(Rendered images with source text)
────────────────────────────────────────

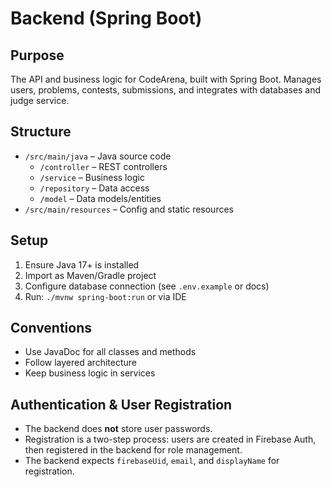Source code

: # Backend (Spring Boot)

## Purpose

The API and business logic for CodeArena, built with Spring Boot. Manages users, problems, contests, submissions, and integrates with databases and judge service.

## Structure

- `/src/main/java` – Java source code
  - `/controller` – REST controllers
  - `/service` – Business logic
  - `/repository` – Data access
  - `/model` – Data models/entities
- `/src/main/resources` – Config and static resources

## Setup

1. Ensure Java 17+ is installed
2. Import as Maven/Gradle project
3. Configure database connection (see `.env.example` or docs)
4. Run: `./mvnw spring-boot:run` or via IDE

## Conventions

- Use JavaDoc for all classes and methods
- Follow layered architecture
- Keep business logic in services

## Authentication & User Registration

- The backend does **not** store user passwords.
- Registration is a two-step process: users are created in Firebase Auth, then registered in the backend for role management.
- The backend expects `firebaseUid`, `email`, and `displayName` for registration.
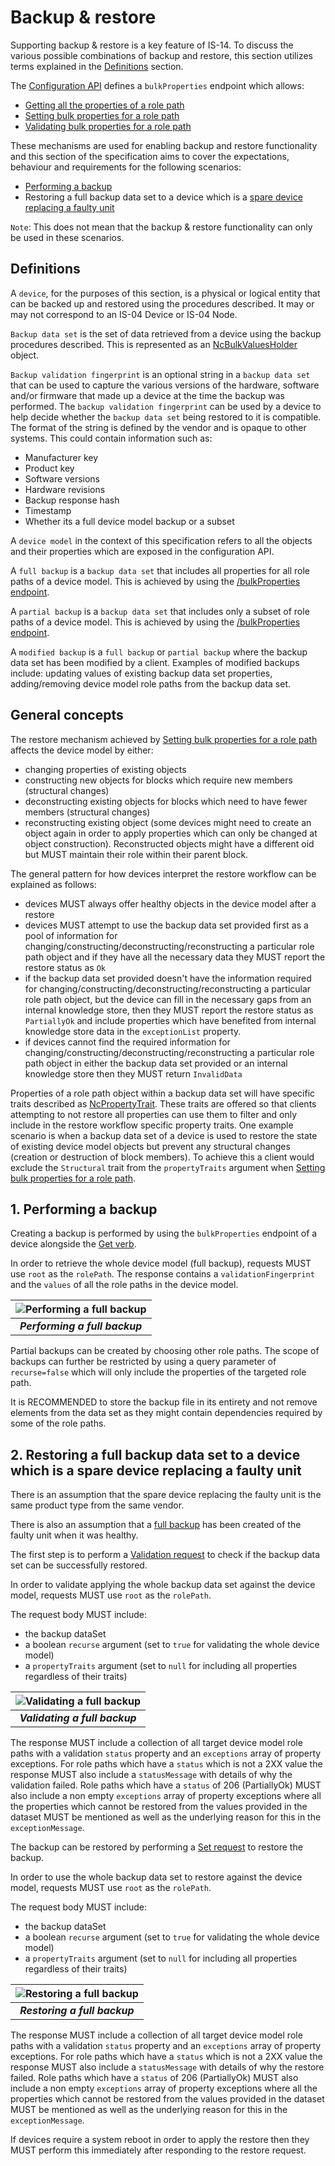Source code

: # Backup & restore

Supporting backup & restore is a key feature of IS-14. To discuss the various possible combinations of backup and restore, this section utilizes terms explained in the [Definitions](#definitions) section.

The [Configuration API](https://specs.amwa.tv/is-14/branches/v1.0-dev/APIs/ConfigurationAPI.html) defines a `bulkProperties` endpoint which allows:

- [Getting all the properties of a role path](https://specs.amwa.tv/is-14/branches/v1.0-dev/docs/API_requests.html#getting-all-the-properties-of-a-role-path)
- [Setting bulk properties for a role path](https://specs.amwa.tv/is-14/branches/v1.0-dev/docs/API_requests.html#setting-bulk-properties-for-a-role-path)
- [Validating bulk properties for a role path](https://specs.amwa.tv/is-14/branches/v1.0-dev/docs/API_requests.html#validating-bulk-properties-for-a-role-path)

These mechanisms are used for enabling backup and restore functionality and this section of the specification aims to cover the expectations, behaviour and requirements for the following scenarios:

- [Performing a backup](#1-performing-a-backup)
- Restoring a full backup data set to a device which is a [spare device replacing a faulty unit](#2-restoring-a-full-backup-data-set-to-a-device-which-is-a-spare-device-replacing-a-faulty-unit)

`Note`: This does not mean that the backup & restore functionality can only be used in these scenarios.

## Definitions

A `device`, for the purposes of this section, is a physical or logical entity that can be backed up and restored using the procedures described. It may or may not correspond to an IS-04 Device or IS-04 Node.

`Backup data set` is the set of data retrieved from a device using the backup procedures described. This is represented as an [NcBulkValuesHolder](https://specs.amwa.tv/nmos-control-feature-sets/branches/publish-device-configuration/device-configuration/#ncbulkvaluesholder) object.

`Backup validation fingerprint` is an optional string in a `backup data set` that can be used to capture the various versions of the hardware, software and/or firmware that made up a device at the time the backup was performed. The `backup validation fingerprint` can be used by a device to help decide whether the `backup data set` being restored to it is compatible. The format of the string is defined by the vendor and is opaque to other systems. This could contain information such as:

- Manufacturer key
- Product key
- Software versions
- Hardware revisions
- Backup response hash
- Timestamp
- Whether its a full device model backup or a subset

A `device model` in the context of this specification refers to all the objects and their properties which are exposed in the configuration API.

A `full backup` is a `backup data set` that includes all properties for all role paths of a device model. This is achieved by using the [/bulkProperties endpoint](https://specs.amwa.tv/is-14/branches/v1.0-dev/docs/API_requests.html#getting-all-the-properties-of-a-role-path).

A `partial backup` is a `backup data set` that includes only a subset of role paths of a device model. This is achieved by using the [/bulkProperties endpoint](https://specs.amwa.tv/is-14/branches/v1.0-dev/docs/API_requests.html#getting-all-the-properties-of-a-role-path).

A `modified backup` is a `full backup` or `partial backup` where the backup data set has been modified by a client. Examples of modified backups include: updating values of existing backup data set properties, adding/removing device model role paths from the backup data set.

## General concepts

The restore mechanism achieved by [Setting bulk properties for a role path](https://specs.amwa.tv/is-14/branches/v1.0-dev/docs/API_requests.html#setting-bulk-properties-for-a-role-path) affects the device model by either:

- changing properties of existing objects
- constructing new objects for blocks which require new members (structural changes)
- deconstructing existing objects for blocks which need to have fewer members (structural changes)
- reconstructing existing object (some devices might need to create an object again in order to apply properties which can only be changed at object construction). Reconstructed objects might have a different oid but MUST maintain their role within their parent block.

The general pattern for how devices interpret the restore workflow can be explained as follows:

- devices MUST always offer healthy objects in the device model after a restore
- devices MUST attempt to use the backup data set provided first as a pool of information for changing/constructing/deconstructing/reconstructing a particular role path object and if they have all the necessary data they MUST report the restore status as `Ok`
- if the backup data set provided doesn't have the information required for changing/constructing/deconstructing/reconstructing a particular role path object, but the device can fill in the necessary gaps from an internal knowledge store, then they MUST report the restore status as `PartiallyOk` and include properties which have benefited from internal knowledge store data in the `exceptionList` property.
- if devices cannot find the required information for changing/constructing/deconstructing/reconstructing a particular role path object in either the backup data set provided or an internal knowledge store then they MUST return `InvalidData`

Properties of a role path object within a backup data set will have specific traits described as [NcPropertyTrait](https://specs.amwa.tv/nmos-control-feature-sets/branches/publish-device-configuration/device-configuration/#ncpropertytrait).
These traits are offered so that clients attempting to not restore all properties can use them to filter and only include in the restore workflow specific property traits. One example scenario is when a backup data set of a device is used to restore the state of existing device model objects but prevent any structural changes (creation or destruction of block members). To achieve this a client would exclude the `Structural` trait from the `propertyTraits` argument when [Setting bulk properties for a role path](https://specs.amwa.tv/is-14/branches/v1.0-dev/docs/API_requests.html#setting-bulk-properties-for-a-role-path).

## 1. Performing a backup

Creating a backup is performed by using the `bulkProperties` endpoint of a device alongside the [Get verb](https://specs.amwa.tv/is-14/branches/v1.0-dev/docs/API_requests.html#getting-all-the-properties-of-a-role-path).

In order to retrieve the whole device model (full backup), requests MUST use `root` as the `rolePath`. The response contains a `validationFingerprint` and the `values` of all the role paths in the device model.

| ![Performing a full backup](images/performing-full-backup.png) |
|:--:|
| _**Performing a full backup**_ |

Partial backups can be created by choosing other role paths. The scope of backups can further be restricted by using a query parameter of `recurse=false` which will only include the properties of the targeted role path.

It is RECOMMENDED to store the backup file in its entirety and not remove elements from the data set as they might contain dependencies required by some of the role paths.

## 2. Restoring a full backup data set to a device which is a spare device replacing a faulty unit

There is an assumption that the spare device replacing the faulty unit is the same product type from the same vendor.

There is also an assumption that a [full backup](#1-performing-a-backup) has been created of the faulty unit when it was healthy.

The first step is to perform a [Validation request](https://specs.amwa.tv/is-14/branches/v1.0-dev/docs/API_requests.html#validating-bulk-properties-for-a-role-path) to check if the backup data set can be successfully restored.

In order to validate applying the whole backup data set against the device model, requests MUST use `root` as the `rolePath`.

The request body MUST include:

- the backup dataSet
- a boolean `recurse` argument (set to `true` for validating the whole device model)
- a `propertyTraits` argument (set to `null` for including all properties regardless of their traits)

| ![Validating a full backup](images/validating-full-backup.png) |
|:--:|
| _**Validating a full backup**_ |

The response MUST include a collection of all target device model role paths with a validation `status` property and an `exceptions` array of property exceptions. For role paths which have a `status` which is not a 2XX value the response MUST also include a `statusMessage` with details of why the validation failed. Role paths which have a `status` of 206 (PartiallyOk) MUST also include a non empty `exceptions` array of property exceptions where all the properties which cannot be restored from the values provided in the dataset MUST be mentioned as well as the underlying reason for this in the `exceptionMessage`.

The backup can be restored by performing a [Set request](https://specs.amwa.tv/is-14/branches/v1.0-dev/docs/API_requests.html#setting-bulk-properties-for-a-role-path) to restore the backup.

In order to use the whole backup data set to restore against the device model, requests MUST use `root` as the `rolePath`.

The request body MUST include:

- the backup dataSet
- a boolean `recurse` argument (set to `true` for validating the whole device model)
- a `propertyTraits` argument (set to `null` for including all properties regardless of their traits)

| ![Restoring a full backup](images/restoring-full-backup.png) |
|:--:|
| _**Restoring a full backup**_ |

The response MUST include a collection of all target device model role paths with a validation `status` property and an `exceptions` array of property exceptions. For role paths which have a `status` which is not a 2XX value the response MUST also include a `statusMessage` with details of why the restore failed. Role paths which have a `status` of 206 (PartiallyOk) MUST also include a non empty `exceptions` array of property exceptions where all the properties which cannot be restored from the values provided in the dataset MUST be mentioned as well as the underlying reason for this in the `exceptionMessage`.

If devices require a system reboot in order to apply the restore then they MUST perform this immediately after responding to the restore request.
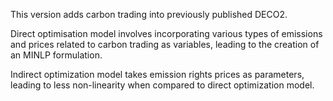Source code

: This version adds carbon trading into previously published DECO2.

Direct optimisation model involves incorporating various types of emissions and prices related to carbon trading as variables, leading to the creation of 
an MINLP formulation.

Indirect optimization model takes emission rights prices as parameters, leading to less non-linearity when compared to direct optimization model.
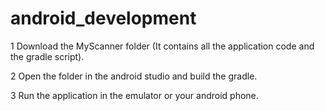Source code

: # android_development

1 Download the MyScanner folder (It contains all the application code and the gradle script).

2 Open the folder in the android studio and build the gradle.

3 Run the application in the emulator or your android phone.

────────────────────────────────────────

§ **Assignment**
What you give back should be exactly the lines of the data above from the line with "- constructing new" through the line with "- deconstructing existing", both of those included, and nothing more.

§ **Result**
- constructing new objects for blocks which require new members (structural changes)
- deconstructing existing objects for blocks which need to have fewer members (structural changes)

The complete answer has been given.